Le indagini della Procura di Cassino
I militari della Compagnia di Formia sono intervenuti tempestivamente per gestire i rilievi tecnici e circoscrivere l’area del dramma. Il magistrato di turno presso la Procura di Cassino ha assunto il coordinamento delle operazioni investigative per ricostruire fedelmente la sequenza degli eventi. Una delle piste maggiormente battute dagli inquirenti riguarda il possibile malfunzionamento dei sistemi di filtraggio dell’impianto. Nello specifico, si ipotizza che il bambino possa essere stato risucchiato e intrappolato da uno dei bocchettoni presenti sul fondo o sulle pareti della vasca. Questo scenario spiegherebbe l’impossibilità del minore di liberarsi autonomamente, rendendo fatale l’immersione. Per tale ragione, l’intera struttura è stata posta sotto sequestro giudiziario immediato al fine di permettere perizie tecniche approfondite sui macchinari.

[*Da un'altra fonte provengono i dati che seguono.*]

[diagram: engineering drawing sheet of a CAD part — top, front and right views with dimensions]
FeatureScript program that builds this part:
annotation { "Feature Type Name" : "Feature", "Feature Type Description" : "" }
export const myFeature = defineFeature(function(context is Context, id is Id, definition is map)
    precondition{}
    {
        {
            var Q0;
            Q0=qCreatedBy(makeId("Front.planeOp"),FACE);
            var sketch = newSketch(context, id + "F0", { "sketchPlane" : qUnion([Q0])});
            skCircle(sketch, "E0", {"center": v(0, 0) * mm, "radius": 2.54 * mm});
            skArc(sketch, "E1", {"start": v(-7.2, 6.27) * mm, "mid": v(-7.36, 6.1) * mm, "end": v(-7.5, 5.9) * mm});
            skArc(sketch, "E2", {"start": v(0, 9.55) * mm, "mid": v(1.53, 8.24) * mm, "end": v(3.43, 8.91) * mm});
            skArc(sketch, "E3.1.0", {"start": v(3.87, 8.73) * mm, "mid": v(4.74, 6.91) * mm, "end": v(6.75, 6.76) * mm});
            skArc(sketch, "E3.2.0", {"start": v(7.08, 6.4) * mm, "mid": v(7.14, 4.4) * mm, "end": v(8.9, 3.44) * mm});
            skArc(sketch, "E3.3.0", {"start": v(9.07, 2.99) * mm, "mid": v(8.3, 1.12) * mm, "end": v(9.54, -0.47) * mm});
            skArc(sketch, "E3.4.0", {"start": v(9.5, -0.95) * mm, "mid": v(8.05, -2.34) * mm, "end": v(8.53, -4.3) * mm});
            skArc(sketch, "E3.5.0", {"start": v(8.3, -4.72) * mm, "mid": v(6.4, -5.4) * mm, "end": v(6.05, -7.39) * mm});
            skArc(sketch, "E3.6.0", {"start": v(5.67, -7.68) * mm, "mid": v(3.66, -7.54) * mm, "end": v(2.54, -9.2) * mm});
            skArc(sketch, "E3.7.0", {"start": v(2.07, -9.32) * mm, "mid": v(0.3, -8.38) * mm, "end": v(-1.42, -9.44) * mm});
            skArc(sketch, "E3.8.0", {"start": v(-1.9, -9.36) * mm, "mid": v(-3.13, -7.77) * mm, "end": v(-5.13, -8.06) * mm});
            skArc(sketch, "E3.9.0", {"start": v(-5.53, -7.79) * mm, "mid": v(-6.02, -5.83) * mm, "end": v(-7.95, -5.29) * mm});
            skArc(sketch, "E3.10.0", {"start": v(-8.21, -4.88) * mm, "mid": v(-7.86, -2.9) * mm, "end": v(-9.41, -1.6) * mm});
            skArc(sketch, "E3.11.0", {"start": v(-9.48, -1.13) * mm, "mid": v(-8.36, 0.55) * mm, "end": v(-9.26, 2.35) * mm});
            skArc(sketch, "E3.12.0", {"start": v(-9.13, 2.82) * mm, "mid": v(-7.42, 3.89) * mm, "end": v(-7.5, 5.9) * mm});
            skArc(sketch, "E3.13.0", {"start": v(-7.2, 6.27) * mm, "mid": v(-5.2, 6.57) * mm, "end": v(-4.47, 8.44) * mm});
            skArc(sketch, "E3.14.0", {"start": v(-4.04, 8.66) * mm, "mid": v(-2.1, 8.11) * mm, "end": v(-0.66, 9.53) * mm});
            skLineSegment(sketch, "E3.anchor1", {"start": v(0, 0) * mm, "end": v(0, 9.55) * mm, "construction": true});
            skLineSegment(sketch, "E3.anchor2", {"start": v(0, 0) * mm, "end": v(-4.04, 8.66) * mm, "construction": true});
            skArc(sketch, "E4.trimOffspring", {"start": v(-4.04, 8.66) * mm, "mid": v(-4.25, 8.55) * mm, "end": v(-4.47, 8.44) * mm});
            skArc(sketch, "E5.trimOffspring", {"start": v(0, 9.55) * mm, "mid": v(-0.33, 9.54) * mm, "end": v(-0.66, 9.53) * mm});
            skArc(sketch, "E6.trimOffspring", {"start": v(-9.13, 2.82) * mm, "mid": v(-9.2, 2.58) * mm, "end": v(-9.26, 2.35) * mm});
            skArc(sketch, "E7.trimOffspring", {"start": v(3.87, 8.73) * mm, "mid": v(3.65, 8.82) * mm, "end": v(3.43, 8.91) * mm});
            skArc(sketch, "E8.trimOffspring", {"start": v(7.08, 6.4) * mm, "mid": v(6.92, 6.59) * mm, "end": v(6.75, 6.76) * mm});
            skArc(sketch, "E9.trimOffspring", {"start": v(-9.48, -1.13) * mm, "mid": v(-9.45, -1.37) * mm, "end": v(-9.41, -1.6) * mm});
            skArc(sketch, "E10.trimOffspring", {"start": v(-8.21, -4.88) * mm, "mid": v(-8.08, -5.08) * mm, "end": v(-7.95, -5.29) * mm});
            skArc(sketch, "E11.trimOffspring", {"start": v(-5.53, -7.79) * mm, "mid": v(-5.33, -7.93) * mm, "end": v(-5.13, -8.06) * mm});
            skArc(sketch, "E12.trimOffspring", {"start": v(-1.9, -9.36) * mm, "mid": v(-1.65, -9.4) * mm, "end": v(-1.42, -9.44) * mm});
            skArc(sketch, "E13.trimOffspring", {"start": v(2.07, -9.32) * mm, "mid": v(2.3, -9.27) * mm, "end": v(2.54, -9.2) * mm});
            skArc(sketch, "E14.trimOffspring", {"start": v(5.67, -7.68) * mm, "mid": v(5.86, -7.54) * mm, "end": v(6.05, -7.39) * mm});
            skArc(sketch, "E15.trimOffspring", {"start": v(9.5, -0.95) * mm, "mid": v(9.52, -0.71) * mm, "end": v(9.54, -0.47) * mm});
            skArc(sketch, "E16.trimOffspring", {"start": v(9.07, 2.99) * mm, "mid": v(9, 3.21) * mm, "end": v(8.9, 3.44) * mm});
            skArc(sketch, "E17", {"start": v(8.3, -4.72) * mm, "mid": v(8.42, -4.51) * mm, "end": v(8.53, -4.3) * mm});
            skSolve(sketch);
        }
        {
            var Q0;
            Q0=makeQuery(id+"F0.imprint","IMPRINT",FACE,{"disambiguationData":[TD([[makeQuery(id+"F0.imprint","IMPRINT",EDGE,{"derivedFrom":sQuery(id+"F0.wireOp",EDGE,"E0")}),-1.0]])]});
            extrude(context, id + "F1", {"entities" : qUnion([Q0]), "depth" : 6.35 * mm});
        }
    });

Accertamenti tecnici e autopsia
La salma del piccolo è stata trasferita presso l’istituto di medicina legale, rimanendo a completa disposizione dell’autorità giudiziaria per l’esame autoptico. L’autopsia sarà fondamentale per stabilire se il decesso sia avvenuto esclusivamente per annegamento o se sia stato preceduto da un improvviso malore che ha reso il bambino inerme. Parallelamente, le forze dell’ordine stanno ascoltando i testimoni e i gestori del complesso termale per verificare il rispetto delle normative di sicurezza vigenti e la presenza di personale di sorveglianza adeguato al bordo vasca.
La comunità locale si è stretta in un silenzio rispettoso attorno alla famiglia della vittima, colpita da un lutto improvviso e straziante che riaccende il dibattito sulla sicurezza negli impianti natatori pubblici e privati.